Rules for a Knight, due out this fall, will cap off a year that has included Hawke’s debut documentary (Seymour: An Introduction) and his fourth Oscar nomination (for Boyhood). Per Hawke’s publisher, Knopf—who shared details of the book exclusively with TIME—Hawke originally wrote Knight, a parable, as a gift to his four children. The publisher’s synopsis further reads:

“A knight, fearing he may not return from battle, writes a letter to his children in which he tries to leave a record of all he knows. He lays out the truth of the world as he sees it in a series of ruminations on solitude, humility, forgiveness, honesty, courage, grace, pride, patience, generosity, authenticity, and love. He presents an honest and joyful accounting of what the measure of our lives should be.”

In a recent interview with TIME, Hawke spoke about his evolution as an artist. “When I was young, I just had a tremendous amount of—joy is one word, hubris is another. I was just so excited to be a part of of anything creative,” he said. “‘I wrote 10 pages. Look! You should read it.’ And now as you get older, you’re like, ‘Okay, wait. There’s a lot of things you should read before I’ll waste your time with [my work].'”
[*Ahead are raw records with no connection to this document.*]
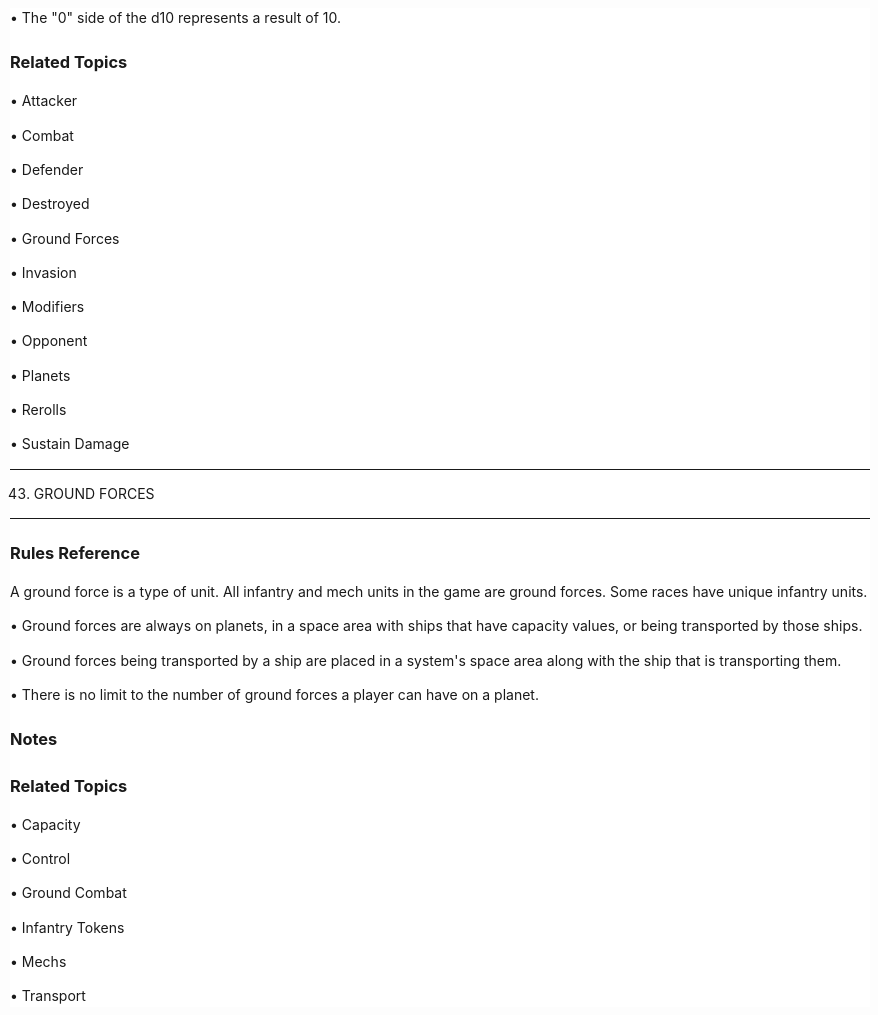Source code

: • The "0" side of the d10 represents a result of 10.

### Related Topics

• Attacker
    
• Combat
    
• Defender
    
• Destroyed
    
• Ground Forces
    
• Invasion
    
• Modifiers
    
• Opponent
    
• Planets
    
• Rerolls
    
• Sustain Damage


--------------------------------------------------------------------------------
43. GROUND FORCES
--------------------------------------------------------------------------------

### Rules Reference

A ground force is a type of unit. All infantry and mech units in the game are ground forces. Some races have unique infantry units.

• Ground forces are always on planets, in a space area with ships that have capacity values, or being transported by those ships.
    
• Ground forces being transported by a ship are placed in a system's space area along with the ship that is transporting them.
    
• There is no limit to the number of ground forces a player can have on a planet.

### Notes

### Related Topics

• Capacity
    
• Control
    
• Ground Combat
    
• Infantry Tokens
    
• Mechs
    
• Transport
That concern has evidently been overcome with a story that’s intended to speak to young people, and that’s explicitly intended as advice: Hawke’s publisher compares the book to Ralph Waldo Emerson’s “Self-Reliance” and Anne Morrow Lindbergh’s Gift From the Sea. Like his character in Boyhood, Hawke, writing for his kids, is growing up.

After all, as the book instructs its reader: “A great knight uses his power to empower others.”